The mRNAs were enriched by using Oligo (dT) magnetic beads from the 3 μg total RNA for each sample. Sequencing libraries were generated using NEBNext®Ultra™ RNA Library Prep Kit for Illumina® (NEB, USA) according to the manufacturer’s recommendations and index codes were added to attribute sequences to each sample. The clustering of the index-coded samples was performed on a cBot Cluster Generation System using TruSeq PE Cluster Kit v3-cBot-HS (Illumia, NEB, USA) according to the manufacturer’s instructions. After cluster generation, the libraries were sequenced on an Illumina Hiseq 2500 platform and paired-end reads were generated. Clean data were obtained by removing reads containing adapter, reads containing ploy-N and low quality reads from raw data.

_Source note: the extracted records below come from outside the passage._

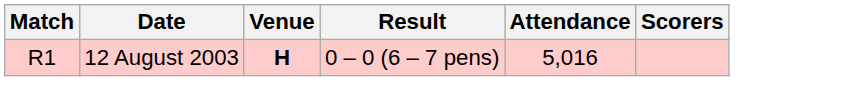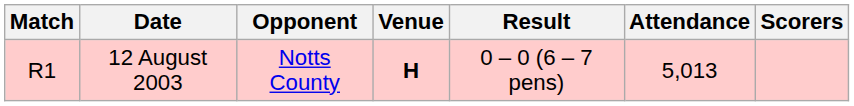+ column: Opponent | Notts County
12 August 2003 | Attendance: 5,016 -> 5,013
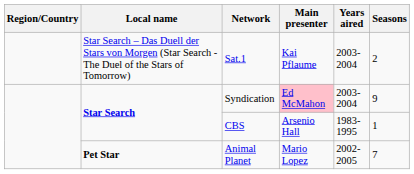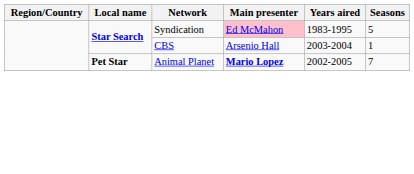- row: Star Search – Das Duell der Stars von Morgen (Star Search - The Duel of the Stars of Tomorrow) | Sat.1 | Kai Pflaume | 2003-2004 | 2
Syndication | Years aired: 2003-2004 -> 1983-1995
Syndication | Seasons: 9 -> 5
CBS | Years aired: 1983-1995 -> 2003-2004
Animal Planet | Main presenter: normal -> bold
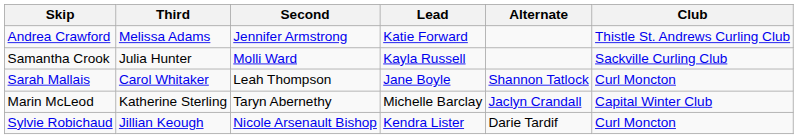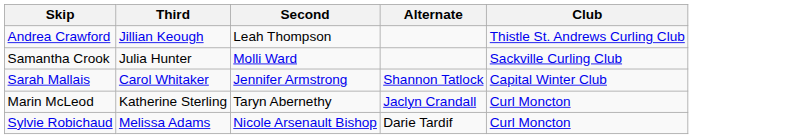- column: Lead | Katie Forward | Kayla Russell | Jane Boyle | Michelle Barclay | Kendra Lister
Andrea Crawford | Third: Melissa Adams -> Jillian Keough
Andrea Crawford | Second: Jennifer Armstrong -> Leah Thompson
Sarah Mallais | Second: Leah Thompson -> Jennifer Armstrong
Sarah Mallais | Club: Curl Moncton -> Capital Winter Club
Marin McLeod | Club: Capital Winter Club -> Curl Moncton
Sylvie Robichaud | Third: Jillian Keough -> Melissa Adams
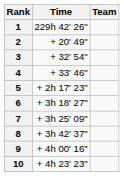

Transcriptome assembly was accomplished from the clean data using Trinity software. Gene function of all non-redundant transcripts was annotated based on the database of the NCBI nonredundant protein sequences (Nr), Protein family (Pfam), Eukaryotic Orthologous Group/Clusters of Orthologous Groups of proteins (KOG/COG), a manually annotated and reviewed protein sequences (Swiss-Prot), Kyoto Encyclopedia of Genes and Genomes (KEGG) and Gene Ontology (GO) by using BLASTALL package with the significant threshold of E-value ≤ 10⁻⁵. FPKM was used as expression strength of the gene, and differential expression analysis of two samples was performed using the DEGseq R package (ver. 2.1.0). p value was adjusted using q value and q value < 0.005 & |log2 (fold change)| > 1 was set as the threshold for significantly differential expression. Samples of two biological replicates at each culture stage were used for transcriptome analysis.

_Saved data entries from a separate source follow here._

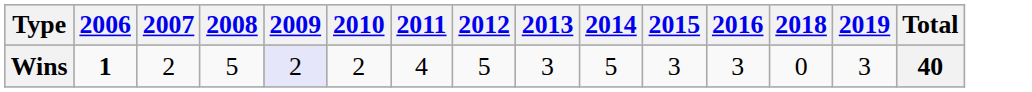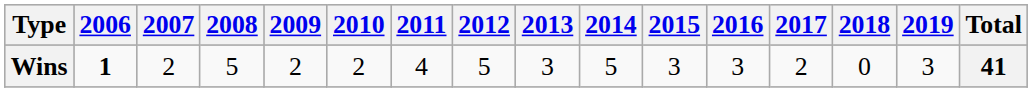+ column: 2017 | 2
Wins | 2009: lavender background -> no background
Wins | Total: 40 -> 41
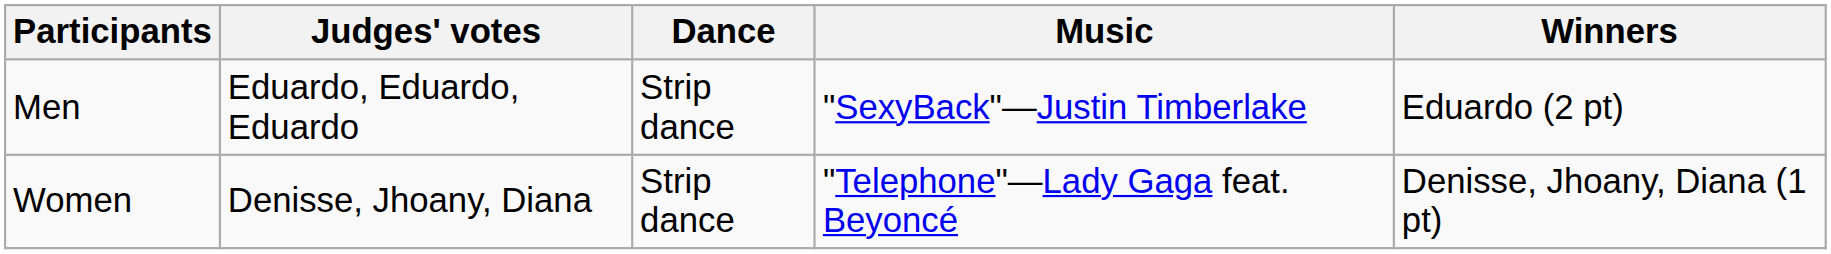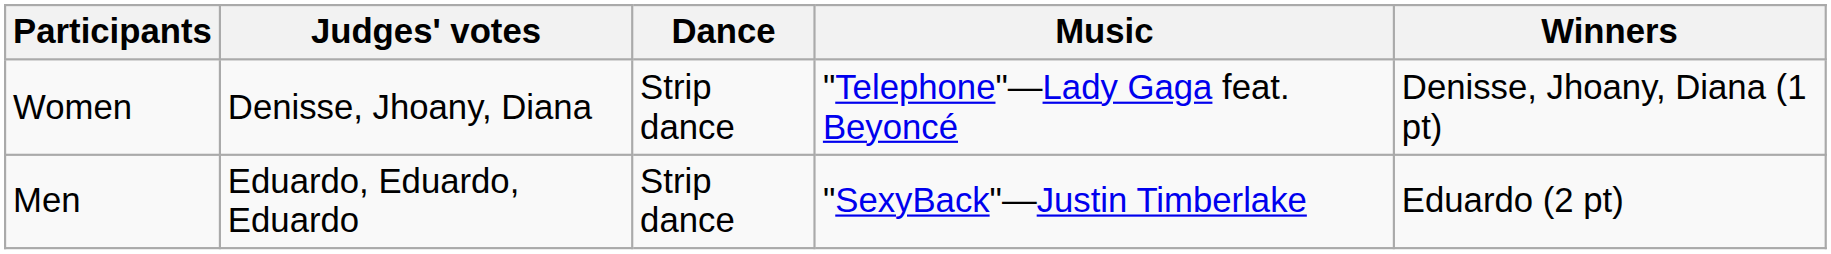rows swapped: Women <-> Men
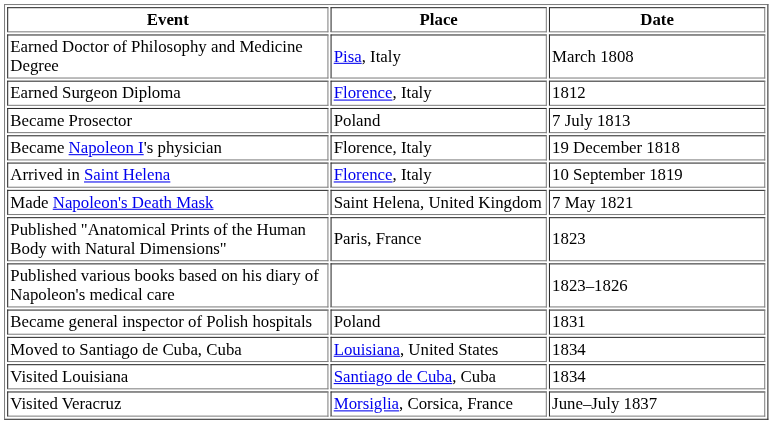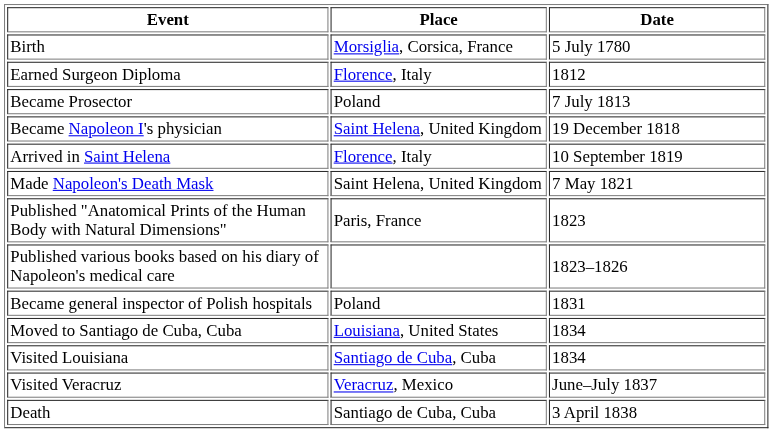+ row: Birth | Morsiglia, Corsica, France | 5 July 1780
- row: Earned Doctor of Philosophy and Medicine Degree | Pisa, Italy | March 1808
Became Napoleon I's physician | Place: Florence, Italy -> Saint Helena, United Kingdom
Visited Veracruz | Place: Morsiglia, Corsica, France -> Veracruz, Mexico
+ row: Death | Santiago de Cuba, Cuba | 3 April 1838
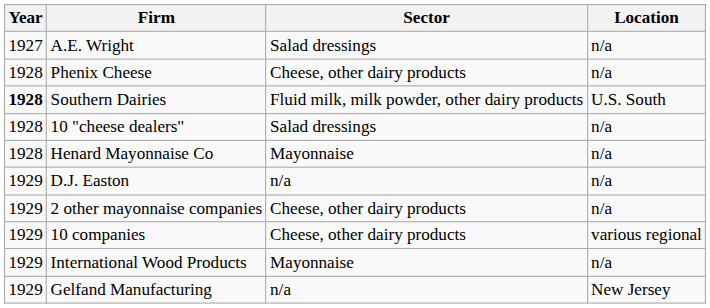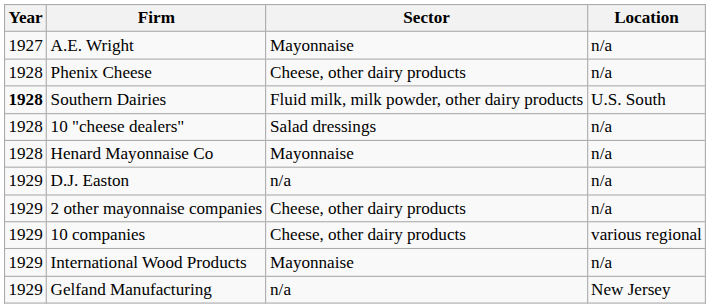A.E. Wright | Sector: Salad dressings -> Mayonnaise
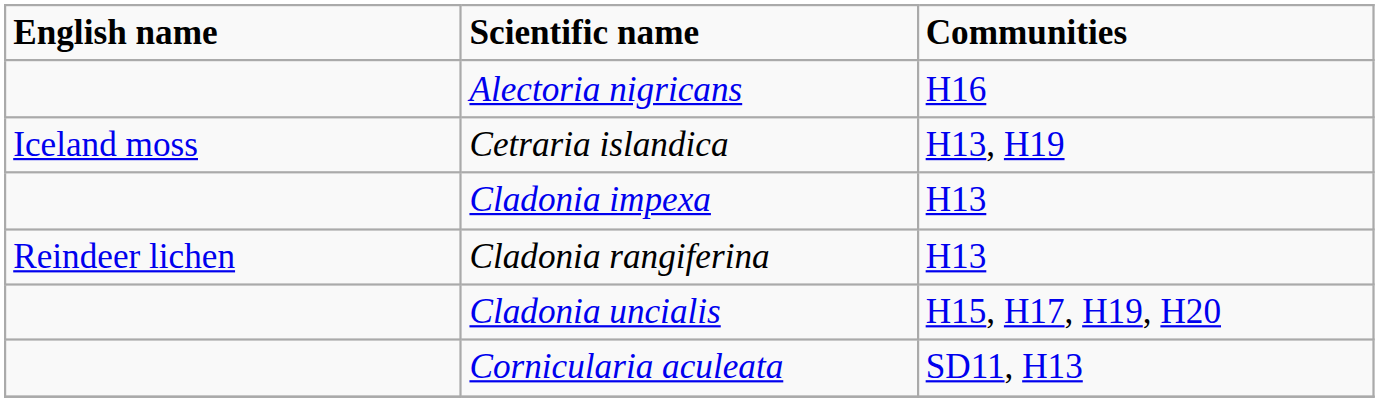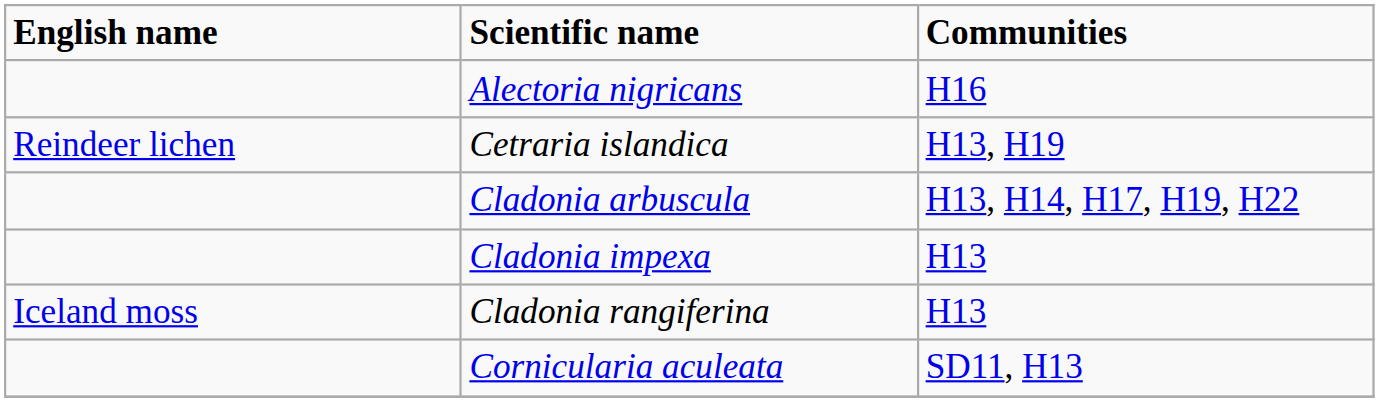Cetraria islandica | English name: Iceland moss -> Reindeer lichen
+ row: Cladonia arbuscula | H13, H14, H17, H19, H22
Cladonia rangiferina | English name: Reindeer lichen -> Iceland moss
- row: Cladonia uncialis | H15, H17, H19, H20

Quantitative real-time PCR analysis

To validate the gene expression results of transcriptome, qRT-PCR was employed to determine the expression of 9 genes related to auxins and cytokinins regulation (Table 3) on Applied Biosystems™ StepOnePlus™ Real-Time PCR System (ABI, Carlsbad, CA, USA) by using SYBR Premix Ex TaqTM II (TaKaRa Biotechnology Co., Ltd., Dalian, China) according to the previous paper⁵⁰. PCR primers were designed by primer-blast (https://www.ncbi.nlm.nih.gov/tools/primer-blast/) with default parameters except the product size (100–250 bp), and the primers were ordered from Sangon Biotech (Shanghai) Co., Ltd. The PCR cycling conditions were: 40 cycles of 95 °C for 30 s, 55 °C for 5 s and 60 °C for 30 s. The melting-curves were analyzed during the reactions to ensure reaction specificity. The relative expression levels of the different genes were calculated by the 2^−ΔΔCt method⁵¹ by using β-actin gene as control. qPCR analysis was performed in three biological replicates with 3 technical replicates for each biological replicate.

Author Contributions

Ying Gao: mainly conducted the experiments, drafted the article; Min Zhao: conducted the experiments, analysis; Da Li: conducted the experiments; Xiao-Han Wu: conducted the experiments; Devajit Borthakur, review and polish the article; Jian-Hui Ye: interpretation of the results; Xin-Qiang Zheng: interpretation of the results; Jian-Liang Lu: design of the study, preparation of the manuscript.

Data Availability

The datasets generated during and/or analysed during the current study are available from the correspondingauthor on reasonable request.

Competing Interests

The authors declare no competing interests.